The Japanese stock market is declining on Tuesday and the safe-haven yen strengthened as rising U.S.-China trade tensions weighed on investor sentiment. China has announced plans to raise tariffs on $60 billion worth of U.S. goods in retaliation for the U.S. decision to raise tariffs on about $200 billion worth of Chinese goods.

The benchmark Nikkei 225 Index is losing 230.47 points or 1.09 percent to 20,960.81, after touching a low of 20,751.45 earlier. Japanese shares fell notably lower on Monday.

The major exporters are weak on a stronger safe-haven yen. Sony and Mitsubishi Electric are declining more than 2 percent each, while Canon is lower by more than 1 percent and Panasonic is losing almost 1 percent.

Among tech stocks, Advantest is rising more than 1 percent, while Tokyo Electron is down 0.2 percent. In the auto space, Toyota is lower by 1 percent and Honda is losing more than 1 percent.

Among the major banks, Mitsubishi UFJ Financial is lower by more than 1 percent and Sumitomo Mitsui Financial is down almost 2 percent.

In the oil sector, Inpex and Japan Petroleum are losing more than 1 percent each after crude oil prices declined overnight.

Among the other major gainers, Taiyo Yuden is gaining almost 5 percent, Toppan Printing is rising more than 4 percent and Hitachi Zosen is higher by almost 4 percent.

On the flip side, Isuzu Motors is losing more than 16 percent, Fukuoka Financial is lower by almost 12 percent and Citizen Watch is declining more than 11 percent.

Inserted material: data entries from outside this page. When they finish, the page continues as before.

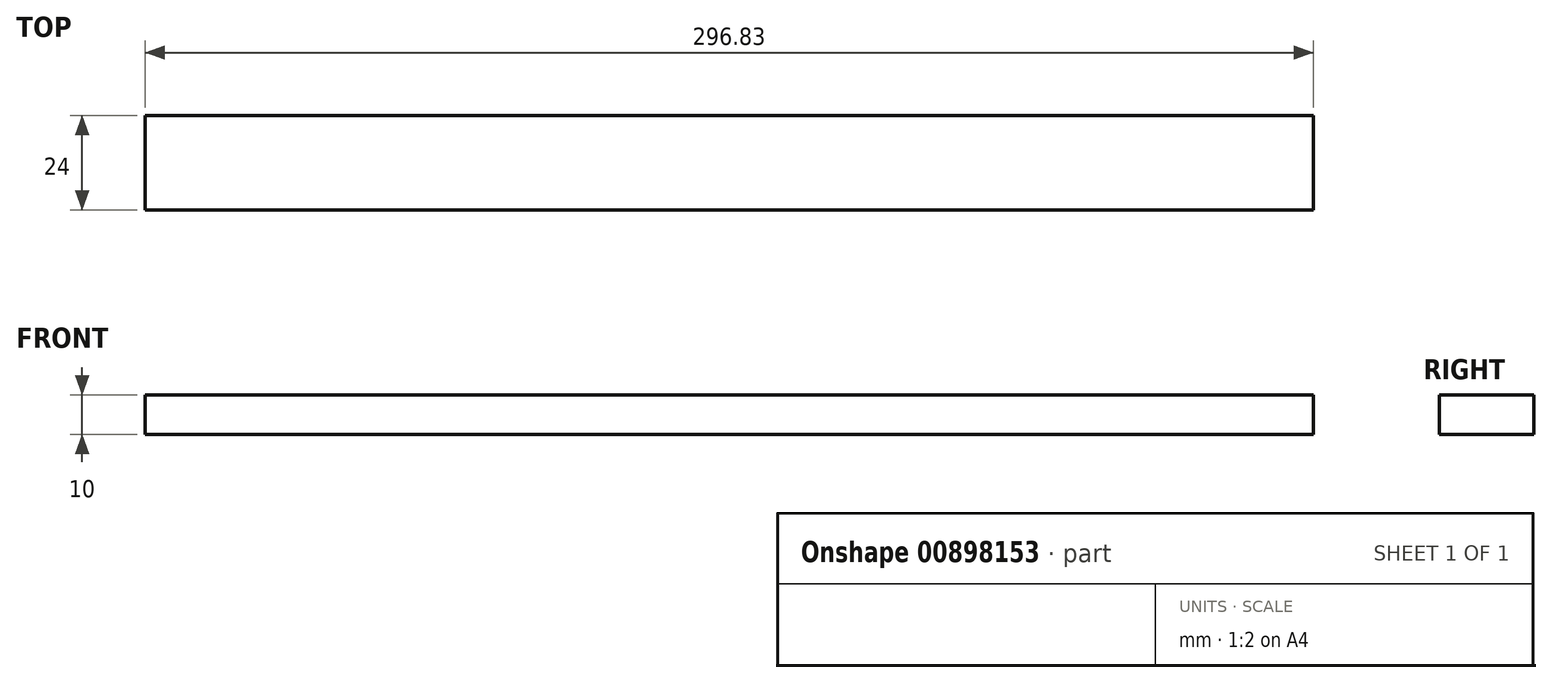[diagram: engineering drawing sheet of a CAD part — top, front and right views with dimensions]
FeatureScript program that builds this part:
annotation { "Feature Type Name" : "Feature", "Feature Type Description" : "" }
export const myFeature = defineFeature(function(context is Context, id is Id, definition is map)
    precondition{}
    {
        {
            var Q0;
            Q0=qCreatedBy(makeId("Top.planeOp"),FACE);
            var sketch = newSketch(context, id + "F0", { "sketchPlane" : qUnion([Q0])});
            skLineSegment(sketch, "E0.bottom", {"start": v(-154.43, 12) * mm, "end": v(142.4, 12) * mm});
            skLineSegment(sketch, "E0.top", {"start": v(-154.43, -12) * mm, "end": v(42.58, -12) * mm});
            skLineSegment(sketch, "E0.left", {"start": v(-154.43, 12) * mm, "end": v(-154.43, -12) * mm});
            skLineSegment(sketch, "E0.right", {"start": v(142.4, 12) * mm, "end": v(142.4, -12) * mm});
            skLineSegment(sketch, "E1.trimOffspring", {"start": v(42.58, -12) * mm, "end": v(142.4, -12) * mm});
            skSolve(sketch);
        }
        {
            var Q0;
            Q0=makeQuery(id+"F0.imprint","IMPRINT",FACE,{"disambiguationData":[TD([[makeQuery(id+"F0.imprint","IMPRINT",EDGE,{"derivedFrom":sQuery(id+"F0.wireOp",EDGE,"E0.bottom")}),-1.0]])]});
            extrude(context, id + "F1", {"entities" : qUnion([Q0]), "depth" : 5 * mm, "offsetDistance" : 25 * mm, "hasSecondDirection" : true, "secondDirectionOppositeDirection" : true, "secondDirectionDepth" : 5 * mm});
        }
    });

On the economic front, the Ministry of Finance said that Japan posted a current account surplus of 2,847.9 billion yen in March, down 10.6 percent on year. That missed forecasts for a surplus of 3,007.2 billion yen, but was still up from 2,676.8 billion yen in February.

The trade balance showed a surplus of 700.1 billion yen, also missing expectations for 838.9 billion yen and up from 489.2 billion yen in the previous month.

The Bank of Japan said that overall bank lending in Japan was up 2.4 percent on year in April, coming in at 537.652 trillion yen. That was up from the downwardly revised 2.3 percent increase in March.

In the currency market, the U.S. dollar is trading in the upper 109 yen-range on Tuesday.

On Wall Street, stocks closed sharply lower on Monday after China announced plans to raise tariffs on $60 billion worth of U.S. goods, shrugging off a warning from U.S. President Donald Trump. The move by China comes in retaliation for Trump's recent decision to raise tariffs on about $200 billion worth of Chinese goods to 25 percent from 10 percent.

The Dow plunged 617.38 points or 2.4 percent to 25,324.99, the Nasdaq plummeted 269.92 points or 3.4 percent to 7,647.02 and the S&P 500 dove 69.53 points or 2.4 percent to 2,811.87.

The major European markets also moved to the downside on Monday. While the U.K.'s FTSE 100 Index fell by 0.6 percent, the French CAC 40 Index and the German DAX Index tumbled by 1.2 percent and 1.5 percent, respectively.

Crude oil futures pared early gains and settled notably lower on Monday as worries about global growth following an escalation in U.S.-China trade tensions raised concerns about energy demand. WTI crude for June delivery fell $0.62 or 1 percent to $61.04 a barrel on the New York Mercantile Exchange.